What is ‘Learning to Learn’ at the Romsey School?

At Romsey School, we believe that in order to be well prepared for life beyond school, pupils need to master a whole range of skills which transcend the individual subject disciplines. Therefore we advocate the method(s) of metacognition. This means that we teach pupils ‘how’ to learn as well as teaching the subject content. Therefore, whenever appropriate, our curricula and teaching methodologies promote, encourage, and facilitate hands on learning experiences which develop both our pupils’ deeper knowledge and we overtly teach pupils how to enhance their ‘Habits of Mind’ (see below).

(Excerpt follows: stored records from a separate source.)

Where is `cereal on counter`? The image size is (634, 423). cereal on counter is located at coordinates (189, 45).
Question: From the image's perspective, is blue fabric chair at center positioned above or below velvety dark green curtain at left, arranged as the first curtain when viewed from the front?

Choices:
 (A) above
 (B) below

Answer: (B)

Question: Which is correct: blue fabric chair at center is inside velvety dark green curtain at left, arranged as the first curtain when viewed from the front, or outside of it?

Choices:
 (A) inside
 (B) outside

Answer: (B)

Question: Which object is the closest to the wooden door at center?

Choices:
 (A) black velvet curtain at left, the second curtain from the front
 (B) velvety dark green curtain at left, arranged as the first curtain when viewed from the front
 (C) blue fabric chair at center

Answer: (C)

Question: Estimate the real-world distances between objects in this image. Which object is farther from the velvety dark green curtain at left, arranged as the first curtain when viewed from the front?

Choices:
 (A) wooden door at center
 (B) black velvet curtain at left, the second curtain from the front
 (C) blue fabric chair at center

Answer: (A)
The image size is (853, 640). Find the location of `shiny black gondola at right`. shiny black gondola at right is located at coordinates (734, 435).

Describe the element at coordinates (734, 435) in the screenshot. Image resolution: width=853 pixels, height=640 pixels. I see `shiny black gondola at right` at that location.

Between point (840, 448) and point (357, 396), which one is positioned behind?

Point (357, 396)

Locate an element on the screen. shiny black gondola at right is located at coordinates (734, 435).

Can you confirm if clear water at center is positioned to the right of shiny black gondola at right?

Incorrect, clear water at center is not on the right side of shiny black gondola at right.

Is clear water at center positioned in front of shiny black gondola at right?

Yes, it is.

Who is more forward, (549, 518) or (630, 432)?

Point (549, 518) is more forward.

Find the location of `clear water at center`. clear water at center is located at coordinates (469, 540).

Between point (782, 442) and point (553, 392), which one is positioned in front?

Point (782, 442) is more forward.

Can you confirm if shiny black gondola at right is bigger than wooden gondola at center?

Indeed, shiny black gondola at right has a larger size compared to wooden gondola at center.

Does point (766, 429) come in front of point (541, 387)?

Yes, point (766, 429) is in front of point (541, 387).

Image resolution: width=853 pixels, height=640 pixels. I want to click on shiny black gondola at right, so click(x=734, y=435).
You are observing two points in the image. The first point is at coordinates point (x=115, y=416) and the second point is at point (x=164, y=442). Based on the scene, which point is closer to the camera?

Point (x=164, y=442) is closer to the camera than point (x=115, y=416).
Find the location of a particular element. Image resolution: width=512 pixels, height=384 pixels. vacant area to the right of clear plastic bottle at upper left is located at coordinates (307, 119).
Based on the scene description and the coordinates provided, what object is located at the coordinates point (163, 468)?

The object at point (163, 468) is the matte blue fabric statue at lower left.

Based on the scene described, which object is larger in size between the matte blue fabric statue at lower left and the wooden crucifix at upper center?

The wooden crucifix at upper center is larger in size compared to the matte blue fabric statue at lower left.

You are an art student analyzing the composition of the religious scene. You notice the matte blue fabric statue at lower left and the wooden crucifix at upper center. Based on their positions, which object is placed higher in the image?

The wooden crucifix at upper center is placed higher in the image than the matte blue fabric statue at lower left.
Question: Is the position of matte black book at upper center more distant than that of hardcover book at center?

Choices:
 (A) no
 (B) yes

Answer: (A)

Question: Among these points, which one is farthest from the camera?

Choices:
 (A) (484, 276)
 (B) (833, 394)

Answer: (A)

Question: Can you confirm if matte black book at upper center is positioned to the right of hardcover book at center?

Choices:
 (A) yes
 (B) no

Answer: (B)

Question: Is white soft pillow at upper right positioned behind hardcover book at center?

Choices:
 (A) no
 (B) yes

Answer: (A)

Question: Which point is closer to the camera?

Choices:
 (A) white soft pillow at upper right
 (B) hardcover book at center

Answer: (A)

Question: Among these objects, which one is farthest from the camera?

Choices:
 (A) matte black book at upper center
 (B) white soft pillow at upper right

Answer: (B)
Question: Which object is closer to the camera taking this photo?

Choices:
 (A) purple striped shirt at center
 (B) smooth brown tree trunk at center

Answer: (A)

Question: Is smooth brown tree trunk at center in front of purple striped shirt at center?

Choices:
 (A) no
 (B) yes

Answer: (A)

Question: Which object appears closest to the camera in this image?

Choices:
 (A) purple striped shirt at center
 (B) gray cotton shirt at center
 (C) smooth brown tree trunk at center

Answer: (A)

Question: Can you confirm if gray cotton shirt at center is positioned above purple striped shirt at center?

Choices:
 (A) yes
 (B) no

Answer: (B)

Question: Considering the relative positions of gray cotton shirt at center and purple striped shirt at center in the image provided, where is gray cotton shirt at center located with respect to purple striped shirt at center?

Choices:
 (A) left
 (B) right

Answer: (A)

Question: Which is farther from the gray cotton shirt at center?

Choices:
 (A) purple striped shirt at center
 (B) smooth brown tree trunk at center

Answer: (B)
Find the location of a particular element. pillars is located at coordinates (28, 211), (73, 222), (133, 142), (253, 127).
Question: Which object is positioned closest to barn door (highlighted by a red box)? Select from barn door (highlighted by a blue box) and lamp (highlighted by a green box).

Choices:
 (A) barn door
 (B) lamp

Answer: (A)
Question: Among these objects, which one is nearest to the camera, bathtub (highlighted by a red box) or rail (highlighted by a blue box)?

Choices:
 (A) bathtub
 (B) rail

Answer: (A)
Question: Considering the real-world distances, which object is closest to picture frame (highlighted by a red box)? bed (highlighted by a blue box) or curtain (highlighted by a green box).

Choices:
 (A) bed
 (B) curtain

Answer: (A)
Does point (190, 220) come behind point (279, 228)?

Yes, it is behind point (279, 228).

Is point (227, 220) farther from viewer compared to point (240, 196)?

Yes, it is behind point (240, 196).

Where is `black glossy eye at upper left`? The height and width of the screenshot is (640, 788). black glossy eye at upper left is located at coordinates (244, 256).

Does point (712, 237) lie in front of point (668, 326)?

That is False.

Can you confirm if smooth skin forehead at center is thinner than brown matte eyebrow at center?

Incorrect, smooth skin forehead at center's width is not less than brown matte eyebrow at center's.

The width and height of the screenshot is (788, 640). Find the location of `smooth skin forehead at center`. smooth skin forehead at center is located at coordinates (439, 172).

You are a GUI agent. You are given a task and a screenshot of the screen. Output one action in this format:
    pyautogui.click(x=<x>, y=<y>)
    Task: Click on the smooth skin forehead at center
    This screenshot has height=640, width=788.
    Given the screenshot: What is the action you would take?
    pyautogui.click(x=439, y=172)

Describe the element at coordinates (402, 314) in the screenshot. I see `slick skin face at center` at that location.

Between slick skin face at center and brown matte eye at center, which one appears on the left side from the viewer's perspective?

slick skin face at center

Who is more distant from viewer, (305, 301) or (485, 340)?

We are absolutely sure that this focus will reap dividends with regard to our pupils’ achievements and engagement, along with enhancing their happiness in their future lives. This focus on ‘metacognition’ is founded in sound research. For example, the Sutton Report 2016 found that, if used well, metacognition can enhance students’ achievement by resulting in gains of eight months. In fact, metacognition was one of the top two interventions for schools. What’s more, the ‘starting point’ Romsey School’s own ‘Habits of Mind’ included research from ‘Hannam’s 9 Dimensions’, ‘Claxton’s Four Rs’, and the Government’s ‘Personal Learning and Thinking Skills’.